Before the merge is executed (maybe add a pre operation type validation that does the following:

SELECT COUNT(1) FROM "validator_table" where date = today and column1 OR column2 OR ... OR column10 = 'failure')

In case the count > 0 then the merge operation is blocked and it does not get executed any more.

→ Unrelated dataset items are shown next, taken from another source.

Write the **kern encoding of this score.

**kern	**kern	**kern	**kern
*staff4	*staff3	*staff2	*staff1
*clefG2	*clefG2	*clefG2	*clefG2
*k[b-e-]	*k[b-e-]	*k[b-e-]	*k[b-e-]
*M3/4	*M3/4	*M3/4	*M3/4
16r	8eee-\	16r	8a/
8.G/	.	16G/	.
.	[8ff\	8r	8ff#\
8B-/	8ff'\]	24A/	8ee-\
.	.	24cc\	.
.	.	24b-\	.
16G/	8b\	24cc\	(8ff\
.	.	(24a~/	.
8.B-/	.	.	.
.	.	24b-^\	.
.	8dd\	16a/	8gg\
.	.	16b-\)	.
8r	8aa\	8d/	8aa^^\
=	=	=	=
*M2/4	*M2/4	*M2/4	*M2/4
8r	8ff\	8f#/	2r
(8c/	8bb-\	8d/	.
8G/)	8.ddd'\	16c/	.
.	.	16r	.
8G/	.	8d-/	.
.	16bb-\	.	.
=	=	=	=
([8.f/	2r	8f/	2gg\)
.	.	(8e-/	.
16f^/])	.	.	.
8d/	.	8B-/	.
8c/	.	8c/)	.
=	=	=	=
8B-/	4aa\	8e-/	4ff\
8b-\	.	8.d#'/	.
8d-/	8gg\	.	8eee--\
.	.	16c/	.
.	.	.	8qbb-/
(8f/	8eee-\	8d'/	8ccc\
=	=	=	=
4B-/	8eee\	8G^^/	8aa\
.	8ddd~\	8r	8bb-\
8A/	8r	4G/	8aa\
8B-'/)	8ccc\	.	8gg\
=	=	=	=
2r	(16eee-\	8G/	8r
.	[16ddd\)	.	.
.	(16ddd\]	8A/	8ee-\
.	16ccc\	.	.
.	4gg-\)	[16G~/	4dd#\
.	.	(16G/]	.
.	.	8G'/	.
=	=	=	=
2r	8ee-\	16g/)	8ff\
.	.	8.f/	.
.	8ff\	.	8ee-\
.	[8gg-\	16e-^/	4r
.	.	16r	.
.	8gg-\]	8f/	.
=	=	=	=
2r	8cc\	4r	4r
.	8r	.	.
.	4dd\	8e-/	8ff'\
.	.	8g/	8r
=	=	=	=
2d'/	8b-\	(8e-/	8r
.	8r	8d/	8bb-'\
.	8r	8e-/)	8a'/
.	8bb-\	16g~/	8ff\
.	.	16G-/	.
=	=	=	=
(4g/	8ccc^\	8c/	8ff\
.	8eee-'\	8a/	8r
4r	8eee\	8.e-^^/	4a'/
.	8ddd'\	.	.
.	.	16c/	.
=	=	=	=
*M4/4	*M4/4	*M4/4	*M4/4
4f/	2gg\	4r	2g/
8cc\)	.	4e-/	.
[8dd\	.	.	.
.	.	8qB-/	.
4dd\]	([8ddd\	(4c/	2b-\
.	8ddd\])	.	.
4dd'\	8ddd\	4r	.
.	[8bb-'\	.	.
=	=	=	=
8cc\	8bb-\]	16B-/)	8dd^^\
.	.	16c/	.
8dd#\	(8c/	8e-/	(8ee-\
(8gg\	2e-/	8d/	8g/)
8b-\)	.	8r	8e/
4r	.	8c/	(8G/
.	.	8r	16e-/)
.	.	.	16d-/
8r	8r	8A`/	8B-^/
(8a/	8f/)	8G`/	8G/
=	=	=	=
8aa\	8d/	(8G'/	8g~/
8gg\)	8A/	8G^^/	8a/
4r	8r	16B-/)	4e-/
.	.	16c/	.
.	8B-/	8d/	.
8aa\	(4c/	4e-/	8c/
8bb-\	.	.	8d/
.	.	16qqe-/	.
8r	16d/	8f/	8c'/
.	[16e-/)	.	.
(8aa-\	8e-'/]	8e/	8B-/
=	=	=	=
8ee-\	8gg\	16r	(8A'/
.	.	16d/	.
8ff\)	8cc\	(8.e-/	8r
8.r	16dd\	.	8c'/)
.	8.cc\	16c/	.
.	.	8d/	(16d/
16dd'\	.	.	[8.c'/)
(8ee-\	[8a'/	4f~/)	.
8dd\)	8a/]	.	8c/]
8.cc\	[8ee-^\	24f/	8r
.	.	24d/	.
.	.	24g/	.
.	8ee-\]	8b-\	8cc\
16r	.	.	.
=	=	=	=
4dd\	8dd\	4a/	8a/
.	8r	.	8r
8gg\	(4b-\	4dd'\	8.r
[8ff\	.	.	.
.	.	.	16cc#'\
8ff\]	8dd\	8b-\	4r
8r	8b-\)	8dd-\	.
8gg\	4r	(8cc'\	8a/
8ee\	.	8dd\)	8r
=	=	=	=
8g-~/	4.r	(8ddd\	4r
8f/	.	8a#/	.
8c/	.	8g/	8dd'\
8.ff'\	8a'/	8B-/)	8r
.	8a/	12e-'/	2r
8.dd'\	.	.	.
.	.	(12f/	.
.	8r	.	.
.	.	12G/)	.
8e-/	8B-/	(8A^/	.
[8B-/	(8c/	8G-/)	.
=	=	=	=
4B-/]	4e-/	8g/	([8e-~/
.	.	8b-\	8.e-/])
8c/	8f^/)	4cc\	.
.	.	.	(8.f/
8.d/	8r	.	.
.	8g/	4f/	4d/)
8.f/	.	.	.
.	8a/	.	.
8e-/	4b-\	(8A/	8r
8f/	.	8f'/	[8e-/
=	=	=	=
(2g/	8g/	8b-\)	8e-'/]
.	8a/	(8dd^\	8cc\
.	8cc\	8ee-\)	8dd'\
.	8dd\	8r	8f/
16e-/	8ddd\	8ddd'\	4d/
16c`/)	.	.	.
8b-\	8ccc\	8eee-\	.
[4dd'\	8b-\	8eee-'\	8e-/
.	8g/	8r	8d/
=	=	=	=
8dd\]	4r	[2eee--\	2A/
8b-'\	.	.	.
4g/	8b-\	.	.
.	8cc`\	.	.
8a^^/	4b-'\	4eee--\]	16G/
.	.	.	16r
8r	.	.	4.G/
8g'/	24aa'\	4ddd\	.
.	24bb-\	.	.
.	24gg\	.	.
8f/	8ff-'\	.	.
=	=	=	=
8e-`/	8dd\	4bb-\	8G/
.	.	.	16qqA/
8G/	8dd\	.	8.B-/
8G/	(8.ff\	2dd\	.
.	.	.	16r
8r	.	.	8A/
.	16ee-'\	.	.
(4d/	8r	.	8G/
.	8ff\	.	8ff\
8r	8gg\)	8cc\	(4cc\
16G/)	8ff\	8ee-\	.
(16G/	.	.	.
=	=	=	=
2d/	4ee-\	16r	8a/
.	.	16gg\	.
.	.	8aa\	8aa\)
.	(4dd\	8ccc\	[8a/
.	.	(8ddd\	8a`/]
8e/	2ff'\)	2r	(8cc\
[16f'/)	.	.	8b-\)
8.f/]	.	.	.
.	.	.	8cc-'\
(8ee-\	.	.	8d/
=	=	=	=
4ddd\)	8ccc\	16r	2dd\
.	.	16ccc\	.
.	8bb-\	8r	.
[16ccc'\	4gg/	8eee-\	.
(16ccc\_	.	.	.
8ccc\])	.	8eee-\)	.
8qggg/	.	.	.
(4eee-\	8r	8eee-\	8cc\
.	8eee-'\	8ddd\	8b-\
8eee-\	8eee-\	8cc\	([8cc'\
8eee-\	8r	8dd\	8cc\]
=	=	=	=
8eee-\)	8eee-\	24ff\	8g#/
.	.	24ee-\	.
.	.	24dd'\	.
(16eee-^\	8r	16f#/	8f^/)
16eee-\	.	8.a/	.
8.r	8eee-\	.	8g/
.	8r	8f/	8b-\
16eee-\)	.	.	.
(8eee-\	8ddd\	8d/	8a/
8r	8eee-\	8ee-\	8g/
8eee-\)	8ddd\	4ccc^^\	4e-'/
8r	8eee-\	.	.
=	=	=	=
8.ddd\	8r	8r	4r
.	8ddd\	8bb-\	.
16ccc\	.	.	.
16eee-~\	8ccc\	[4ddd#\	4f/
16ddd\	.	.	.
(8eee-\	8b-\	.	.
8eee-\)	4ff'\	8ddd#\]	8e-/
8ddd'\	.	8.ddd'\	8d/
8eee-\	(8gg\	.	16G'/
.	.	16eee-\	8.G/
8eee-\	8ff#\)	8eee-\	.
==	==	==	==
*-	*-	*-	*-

For reference I am adding one merge file I have so that you can understand what type of flow I am trying to prevent if something goes wrong.

config {

type: "operations",

tags: ["deltaLoad"]

}

DECLARE

deltaLoadTimestamp TIMESTAMP

---

DECLARE

deltaLoadDate DATE

---

SET

deltaLoadTimestamp = CURRENT_TIMESTAMP

---

SET

deltaLoadDate = CURRENT_DATE

---

MERGE INTO

raw_cbd.ecbd_timezone_t AS tt

USING

(

SELECT

*

FROM

raw_cbd.ecbd_timezone_t t1

WHERE

t1.load_insert_date = (

SELECT

MAX(t2.load_insert_date)

FROM

raw_cbd.ecbd_timezone_t t2

WHERE

DATE(t2.load_insert_date) = deltaLoadDate) ) AS st

ON

tt.tz_tk = CAST(st.tz_tk AS NUMERIC)

WHEN MATCHED THEN UPDATE SET

tt.tz_tk = CAST(st.tz_tk AS NUMERIC),

tt.tzt_type = st.tzt_type,

tt.tz_code = st.tz_code,

tt.valid_from = CAST(st.valid_from AS TIMESTAMP),

tt.valid_to = CAST(st.valid_to AS TIMESTAMP),

tt.delete_date = CAST(st.delete_date AS TIMESTAMP),

tt.src_name_ins = st.src_name_ins,

tt.ii_date = CAST(st.ii_date AS TIMESTAMP),

tt.iu_date = CAST(st.iu_date AS TIMESTAMP),

tt.iip_insert_date = CAST(st.iip_insert_date AS TIMESTAMP),

tt.iip_update_date = CAST(st.iip_update_date AS TIMESTAMP),

tt.load_insert_date = CAST(st.load_insert_date AS TIMESTAMP),

tt.ecbd_update_date = deltaLoadTimestamp

WHEN NOT MATCHED

THEN

INSERT

( tz_tk,

tzt_type,

tz_code,

valid_from,

valid_to,

delete_date,

src_name_ins,

ii_date,

iu_date,

iip_insert_date,

iip_update_date,

load_insert_date,

ecbd_insert_date,

ecbd_update_date)

VALUES(

CAST(st.tz_tk AS NUMERIC),

st.tzt_type,

st.tz_code,

CAST(st.valid_from AS TIMESTAMP),

CAST(st.valid_to AS TIMESTAMP),

CAST(st.delete_date AS TIMESTAMP),

st.src_name_ins,

CAST(st.ii_date AS TIMESTAMP),

CAST(st.iu_date AS TIMESTAMP),

CAST(st.iip_insert_date AS TIMESTAMP),

CAST(st.iip_update_date AS TIMESTAMP),

CAST(st.load_insert_date AS TIMESTAMP),

deltaLoadTimestamp,

deltaLoadTimestamp);

yan-hic

To start with, instead of ingesting (loading), what about creating a one-time external table to each set of csv's stored in GCS ?

You can then tell the source of each record using the pseudo column _FILE_NAME, no real need for hive partitioning.

You can then build your queries and filter from there.

It has the benefit of not requiring any preprocessing (hence no need for dataform workflow just for that) + you can leverage materialized views if need be that refreshes when a new csv is added in GCS.

valentiniacov

Hello,
I really need the above described flow.

valentiniacov

Hello Community,
I have found the solution for the above question.

Create a "manual assertion".

config {

type: "assertion",

name: "ingestion_validator"

}

SELECT

*

FROM

playground.csv_ingestion_validator

WHERE

file_ingestion_status is FALSE

AND validation_date = CURRENT_DATE

Add the manual assertion as dependency in the workflow that you want

its execution to be blocked in case the assertion fails.

config {

type: "operations",

dependencies: ["ingestion_validator"],

tags: ["iv"]

}

The result is that the workflow will not be executed due to the assertion failure.

How to prevent a Dataform workflow in case a pre defined condition is not met.